# Rhom And Elong Pics



## jmax611 (Aug 6, 2006)

Been a while since i posted some pics of my p's. I still have my Rhom and Elong. sorry about crappy quality just snapped some pics with my iphone.


----------



## jmax611 (Aug 6, 2006)

and i still have my g/f's poop machine


----------



## jmax611 (Aug 6, 2006)

heres a quick vid of my fishroom. i cant get it to embed for some reason


----------



## BuckeyeGuy777 (Oct 30, 2010)

here ya go...rhom looks awesome


----------



## jmax611 (Aug 6, 2006)

thanks for the embed	i used to know how to do it. lol i guess its been to long


----------



## MPG (Mar 14, 2010)

Man that chimple is ruining a flawless rhom.

RIP IT OFF! lol.


----------



## jmax611 (Aug 6, 2006)

it has gone down quite a bit since i put that 1590 gph pump in there lol


----------



## Inflade (Mar 24, 2006)

what size are your tanks?


----------



## Johnny_Zanni (Nov 8, 2009)

Looks to be a 180, 135 and a 100?


----------



## Inflade (Mar 24, 2006)

if thats the case, that is one spoiled ass goldfish and elong.


----------



## jmax611 (Aug 6, 2006)

Inflade said:


> what size are your tanks?


180 135 75


----------



## Johnny_Zanni (Nov 8, 2009)

"2 out of 3 ain't bad"


----------



## THE BLACK PIRANHA (Dec 8, 2003)

Nice fish John even though I was there when you took the pics.

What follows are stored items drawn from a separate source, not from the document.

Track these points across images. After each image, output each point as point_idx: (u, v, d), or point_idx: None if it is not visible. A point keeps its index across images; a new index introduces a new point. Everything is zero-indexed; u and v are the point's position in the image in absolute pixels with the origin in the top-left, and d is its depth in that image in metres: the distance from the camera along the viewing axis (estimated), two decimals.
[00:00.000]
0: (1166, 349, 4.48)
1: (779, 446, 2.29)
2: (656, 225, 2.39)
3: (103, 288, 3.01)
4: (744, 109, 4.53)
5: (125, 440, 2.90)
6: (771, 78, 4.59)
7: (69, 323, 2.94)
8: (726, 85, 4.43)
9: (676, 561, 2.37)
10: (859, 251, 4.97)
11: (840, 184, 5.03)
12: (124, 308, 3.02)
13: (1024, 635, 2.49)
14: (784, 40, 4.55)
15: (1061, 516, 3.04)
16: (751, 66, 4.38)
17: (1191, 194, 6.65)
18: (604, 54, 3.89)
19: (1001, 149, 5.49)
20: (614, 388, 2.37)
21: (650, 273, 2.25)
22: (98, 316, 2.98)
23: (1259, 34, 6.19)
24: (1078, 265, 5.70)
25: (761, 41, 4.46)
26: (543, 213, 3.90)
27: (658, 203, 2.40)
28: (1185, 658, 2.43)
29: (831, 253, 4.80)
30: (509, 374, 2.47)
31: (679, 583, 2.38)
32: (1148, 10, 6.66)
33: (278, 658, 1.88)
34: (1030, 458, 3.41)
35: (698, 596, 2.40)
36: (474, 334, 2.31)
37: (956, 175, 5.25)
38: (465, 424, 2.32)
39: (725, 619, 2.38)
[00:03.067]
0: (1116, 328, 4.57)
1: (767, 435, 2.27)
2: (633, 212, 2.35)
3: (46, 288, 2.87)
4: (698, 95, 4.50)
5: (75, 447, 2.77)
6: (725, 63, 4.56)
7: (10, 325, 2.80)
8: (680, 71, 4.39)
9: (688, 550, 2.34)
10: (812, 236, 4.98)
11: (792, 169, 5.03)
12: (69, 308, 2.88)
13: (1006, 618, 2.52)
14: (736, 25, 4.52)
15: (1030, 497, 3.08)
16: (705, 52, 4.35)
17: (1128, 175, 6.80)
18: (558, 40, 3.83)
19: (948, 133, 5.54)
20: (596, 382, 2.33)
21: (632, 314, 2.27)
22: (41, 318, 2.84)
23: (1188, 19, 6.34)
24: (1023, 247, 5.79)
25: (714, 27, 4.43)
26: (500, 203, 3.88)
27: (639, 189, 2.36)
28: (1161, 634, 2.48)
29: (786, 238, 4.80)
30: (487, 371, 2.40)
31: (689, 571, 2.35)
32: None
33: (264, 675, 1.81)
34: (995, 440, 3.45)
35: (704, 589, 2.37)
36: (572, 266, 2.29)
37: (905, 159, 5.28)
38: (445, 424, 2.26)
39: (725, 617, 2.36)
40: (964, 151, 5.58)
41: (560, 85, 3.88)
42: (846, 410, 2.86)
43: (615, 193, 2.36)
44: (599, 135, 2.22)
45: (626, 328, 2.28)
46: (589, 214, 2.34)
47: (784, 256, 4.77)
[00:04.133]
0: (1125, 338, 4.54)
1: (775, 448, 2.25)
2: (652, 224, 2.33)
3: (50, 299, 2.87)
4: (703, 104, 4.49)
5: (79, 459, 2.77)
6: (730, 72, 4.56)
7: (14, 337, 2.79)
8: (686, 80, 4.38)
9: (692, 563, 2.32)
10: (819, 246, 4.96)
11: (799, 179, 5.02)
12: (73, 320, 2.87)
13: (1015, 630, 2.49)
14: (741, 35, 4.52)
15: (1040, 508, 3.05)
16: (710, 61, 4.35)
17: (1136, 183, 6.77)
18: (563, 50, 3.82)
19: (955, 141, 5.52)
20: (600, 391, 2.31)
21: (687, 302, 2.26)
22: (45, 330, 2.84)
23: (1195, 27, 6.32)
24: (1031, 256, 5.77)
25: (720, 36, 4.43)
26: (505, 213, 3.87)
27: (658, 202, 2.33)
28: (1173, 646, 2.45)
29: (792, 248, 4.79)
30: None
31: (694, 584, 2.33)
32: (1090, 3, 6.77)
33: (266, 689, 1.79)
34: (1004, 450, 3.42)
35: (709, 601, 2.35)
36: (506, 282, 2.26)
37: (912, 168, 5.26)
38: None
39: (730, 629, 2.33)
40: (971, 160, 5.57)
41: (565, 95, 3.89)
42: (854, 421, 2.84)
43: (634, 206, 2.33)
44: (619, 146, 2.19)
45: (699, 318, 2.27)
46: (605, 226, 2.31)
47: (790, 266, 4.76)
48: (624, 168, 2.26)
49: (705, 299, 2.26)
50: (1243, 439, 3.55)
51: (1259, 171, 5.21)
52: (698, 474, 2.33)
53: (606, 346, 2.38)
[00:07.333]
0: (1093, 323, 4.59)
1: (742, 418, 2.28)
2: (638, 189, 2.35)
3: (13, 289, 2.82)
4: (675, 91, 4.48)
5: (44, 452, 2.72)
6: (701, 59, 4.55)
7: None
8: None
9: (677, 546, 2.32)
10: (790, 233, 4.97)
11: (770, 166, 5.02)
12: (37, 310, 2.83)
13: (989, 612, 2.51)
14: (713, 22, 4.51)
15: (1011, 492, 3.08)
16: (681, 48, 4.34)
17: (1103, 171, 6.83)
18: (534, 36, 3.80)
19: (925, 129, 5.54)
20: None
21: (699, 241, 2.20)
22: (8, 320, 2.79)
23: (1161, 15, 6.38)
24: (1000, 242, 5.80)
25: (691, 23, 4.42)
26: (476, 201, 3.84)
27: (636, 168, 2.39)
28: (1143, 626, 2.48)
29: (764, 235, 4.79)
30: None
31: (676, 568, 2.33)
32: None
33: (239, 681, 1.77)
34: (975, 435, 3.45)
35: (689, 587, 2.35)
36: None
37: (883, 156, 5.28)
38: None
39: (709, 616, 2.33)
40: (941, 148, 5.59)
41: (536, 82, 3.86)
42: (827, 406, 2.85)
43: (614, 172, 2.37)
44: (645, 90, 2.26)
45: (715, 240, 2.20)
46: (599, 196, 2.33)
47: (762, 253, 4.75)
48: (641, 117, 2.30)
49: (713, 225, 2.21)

I gave his GF that feeder about 3 or 4 years ago.


----------



## BuckeyeGuy777 (Oct 30, 2010)

thats a feeder gold wow


----------



## His Majesty (Apr 5, 2005)

nice piranha's but im more impressed by the goldfish lol


----------



## jmax611 (Aug 6, 2006)

His Majesty said:


> nice piranha's but im more impressed by the goldfish lol


The gold fish is as big as the rhom. Lol


----------



## FEEFA (Nov 19, 2007)

That elong looks likes its pushing 8inches


----------



## Smoke (Sep 8, 2010)

Nice fish! Goldfish looks aggressive


----------



## rhom15 (Dec 20, 2009)

nice fish love those rhoms that have that flat gray color


----------